The judgment: PBT's cost is the skill of finding properties and slightly slower tests; its payoff is finding the bug class you'd never enumerate. Spend it where invariants are clear and bugs are expensive.


Real-World Examples

  • A connection pool. Stateful PBT generates acquire/release/timeout sequences; invariant: leased + idle == total, never over capacity, no double-lease. Finds the "release twice" and "leak on exception" bugs.
  • A JSON/Protobuf codec. Round-trip across a recursive generator finds the unicode, deep-nesting, and integer-boundary losses; the failure pins as an @example.
  • An interval/calendar library. Metamorphic + invariants on overlap/merge; stateful add/remove sequences catch the "merge leaves a gap" bug.
  • A CRDT. Commutativity and convergence are the correctness laws; PBT is essentially the spec.

Mental Models

  • Stateful PBT generates programs, not values. The counterexample is a minimal script that breaks your system.
  • Determinism first, seeds second. If a failure won't reproduce, the property is non-deterministic — fix that before blaming randomness.
  • Find with PBT, pin with @example. Every discovered bug becomes a permanent, seed-independent regression.
  • PBT and fuzzing are cousins, not twins. Logical invariants vs. crash-hunting; a parser wants both.

Common Mistakes

  • Non-deterministic properties. Reading the clock/RNG/network inside the property makes failures irreproducible and seeds useless.
  • Random seed on the blocking PR gate with no plan for the surprise red build. Use fixed seed on the gate, random seed nightly.
  • Skipping the model in stateful tests. Asserting ad-hoc facts after each command misses divergences; a real model catches them.
  • Letting a discovered counterexample evaporate. If you don't pin it with @example, the next seed may never find it again.
  • Forcing PBT onto glue code. No invariant ⇒ no value; use the right test type.
  • Confusing PBT with fuzzing and writing both in the wrong section — keep coverage-guided fuzzing in dynamic-analysis.

Test Yourself

  1. Describe the four pieces of a stateful/model-based test and what each contributes.
  2. A PBT failure won't reproduce from the reported seed.
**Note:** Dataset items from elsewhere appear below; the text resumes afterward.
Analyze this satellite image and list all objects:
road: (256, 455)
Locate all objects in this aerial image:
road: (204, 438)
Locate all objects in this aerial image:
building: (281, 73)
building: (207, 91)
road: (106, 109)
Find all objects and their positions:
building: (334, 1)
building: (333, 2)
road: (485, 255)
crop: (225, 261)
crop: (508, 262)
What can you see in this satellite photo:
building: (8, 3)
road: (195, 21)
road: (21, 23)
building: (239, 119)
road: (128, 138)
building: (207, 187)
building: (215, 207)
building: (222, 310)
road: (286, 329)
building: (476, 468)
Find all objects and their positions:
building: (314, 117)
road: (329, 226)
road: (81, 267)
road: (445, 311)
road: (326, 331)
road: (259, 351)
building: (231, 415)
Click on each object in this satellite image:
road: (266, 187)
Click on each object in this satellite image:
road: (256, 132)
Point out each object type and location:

What's the most likely cause and fix?
  3. Contrast fixed-seed and random-seed CI strategies; when do you use each?
  4. How do you turn a discovered counterexample into a durable regression?
  5. Give one system where PBT is high ROI and one where it's a poor fit, with reasons.
  6. How does coverage-guided fuzzing differ from PBT, and where is it documented?

Cheat Sheet

# Stateful (Hypothesis)
class M(RuleBasedStateMachine):
    @rule(x=st.integers()) ...        # generated commands
    @precondition(lambda self: ...)   # legality guard
    @invariant() ...                   # checked after every step

# Determinism + reproducibility
# - inject clock/RNG; never read them inside the property
# - on failure: capture the seed from the log
# - fast-check: fc.assert(p, {seed, path}) ; Hypothesis: @reproduce_failure / .hypothesis DB

# CI strategy
# PR gate     -> fixed seed, modest max_examples (stable, reproducible)
# nightly     -> random seed, high max_examples  (exploratory, reproducible via reported seed)
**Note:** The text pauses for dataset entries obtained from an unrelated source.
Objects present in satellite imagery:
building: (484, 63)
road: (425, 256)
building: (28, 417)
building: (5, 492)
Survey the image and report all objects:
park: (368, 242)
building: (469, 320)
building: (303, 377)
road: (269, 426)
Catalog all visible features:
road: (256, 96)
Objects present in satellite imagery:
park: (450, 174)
# Regression: find with PBT, pin with @example(<shrunk counterexample>)

Summary

Stateful/model-based PBT generates random sequences of operations and checks the system against a simple model, finding ordering and lifecycle bugs that single-call properties miss — and it shrinks the failing program to a minimal script. Reproducibility rests on seeds and on deterministic properties; if a failure won't replay, fix the property's determinism first. Run deterministic (fixed-seed) PBT on the merge gate and exploratory (random-seed, reported) PBT nightly to get bug-finding power without flaky gates. Always pin discovered counterexamples with @example. PBT pays off most on parsers, data structures, codecs, and protocols with clear invariants; it's a poor fit for invariant-free glue. The professional level covers PBT as specification, org-wide adoption, and combining it with mutation testing.


Further Reading

  • John Hughes, "Testing the Hard Stuff and Staying Sane" (QuviQ / Erlang QuickCheck) — the stateful-PBT classic.
  • Hypothesis docs — "Stateful testing" and "Reproducing failures."
  • fast-check docs — "Model based testing" and "Replay a failure."
  • The property-based-testing skill (stateful patterns and seed discipline).